Doesn't have to be because of affordance but rather it's more efficient and cheaper to scale vertically first, both in monetary costs and in time/maintenance costs.

vosper · on March 23, 2021

On hardware, but not on a cloud setup? We run several hundred big ES nodes on AWS, and I believe we stick to the heap sizing guidelines (though I’ve long wondered if fewer instances with giant heaps might actually work ok, too)

toast0 · on March 23, 2021

Cloud is trickier to price than real hardware. On real hardware, filling the ram slots is clearly cheaper than buying a second machine, if ram is the only issue. If you need to replace with higher density ram, sometimes it's more cost effective to buy a second machine. Adding more processor sockets to get more ram slots is also sometimes more, sometimes less cost effective than adding more machines. Often, you might need more processing to go with the ram, which can change the balance.

In cloud, with defined instance types, usually more ram comes with more everything else, and from pricing listed at https://www.awsprices.com/ in US East, it looks like within an instance type, $ / ram is usually consistent. The least expensive (per unit ram) class of instances is x1/x1e which are 122 Gb to 3904, so that does lean towards bigger instances being cost effective.

Exceptions I saw are c1.xlarge is less expensive than c1.medium, c4.xlarge is less than other c4 types and c4 is more expensive than others, m1.medium < m1.large == m1.xlarge < m1.small, m3.medium is more expensive than other m3, p2.16xlarge is more expensive than other p2, t2.small is less expensive than other t2. Many of these differences are a tenth of a penny per hour though.

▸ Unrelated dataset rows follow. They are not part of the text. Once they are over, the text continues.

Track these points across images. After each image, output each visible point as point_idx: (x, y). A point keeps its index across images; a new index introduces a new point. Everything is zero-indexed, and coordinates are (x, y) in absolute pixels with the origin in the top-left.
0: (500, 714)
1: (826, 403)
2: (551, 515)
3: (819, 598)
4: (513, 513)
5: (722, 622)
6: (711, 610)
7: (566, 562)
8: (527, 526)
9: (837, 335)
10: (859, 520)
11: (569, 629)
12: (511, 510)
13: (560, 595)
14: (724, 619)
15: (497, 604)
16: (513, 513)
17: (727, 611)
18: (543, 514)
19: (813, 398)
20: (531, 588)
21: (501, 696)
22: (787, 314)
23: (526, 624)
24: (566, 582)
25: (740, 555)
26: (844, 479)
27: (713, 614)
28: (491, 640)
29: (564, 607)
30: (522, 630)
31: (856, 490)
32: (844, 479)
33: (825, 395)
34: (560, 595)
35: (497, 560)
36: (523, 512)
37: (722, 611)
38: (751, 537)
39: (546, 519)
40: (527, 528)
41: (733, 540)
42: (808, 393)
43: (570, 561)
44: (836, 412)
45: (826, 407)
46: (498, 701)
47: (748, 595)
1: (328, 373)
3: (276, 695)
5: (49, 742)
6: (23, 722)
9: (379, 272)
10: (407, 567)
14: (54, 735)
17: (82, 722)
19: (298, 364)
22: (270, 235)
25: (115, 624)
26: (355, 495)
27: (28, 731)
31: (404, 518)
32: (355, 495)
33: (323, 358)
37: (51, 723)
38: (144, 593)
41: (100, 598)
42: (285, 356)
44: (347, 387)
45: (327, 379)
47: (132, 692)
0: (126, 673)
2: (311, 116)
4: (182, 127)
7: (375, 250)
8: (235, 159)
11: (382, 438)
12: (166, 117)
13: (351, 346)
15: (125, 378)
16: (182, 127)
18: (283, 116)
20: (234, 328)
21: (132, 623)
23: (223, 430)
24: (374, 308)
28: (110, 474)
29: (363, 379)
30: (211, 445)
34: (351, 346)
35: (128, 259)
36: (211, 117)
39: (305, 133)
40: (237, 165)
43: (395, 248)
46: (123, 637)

manasvi_gupta · on March 23, 2021

Please specify Elasticsearch & JDK version. Also, index size and heap size per node.

From my experience, high heap sizes are unnecessary since Lucene (used by ES) has greatly reduced heap usage by moving things off-heap[1].

[1] - https://www.elastic.co/blog/significantly-decrease-your-elas...

vosper · on March 23, 2021

How (and how much) did these improvements manifest? For example, did you measure consistently faster response times when running ZGC rather than G1GC? If so, by how much? I’m always looking for a way to improve ES response times for our users.

pradeepchhetri · on March 24, 2021

We mainly capture GC metrics and alert on them. One good thing that happened is there is no longer GC related alerts happening in production anymore. Also tail latency for API calls from kibana to ES improved.

gher-shyu3i · on March 23, 2021

Did you notice a change in the peak memory usage?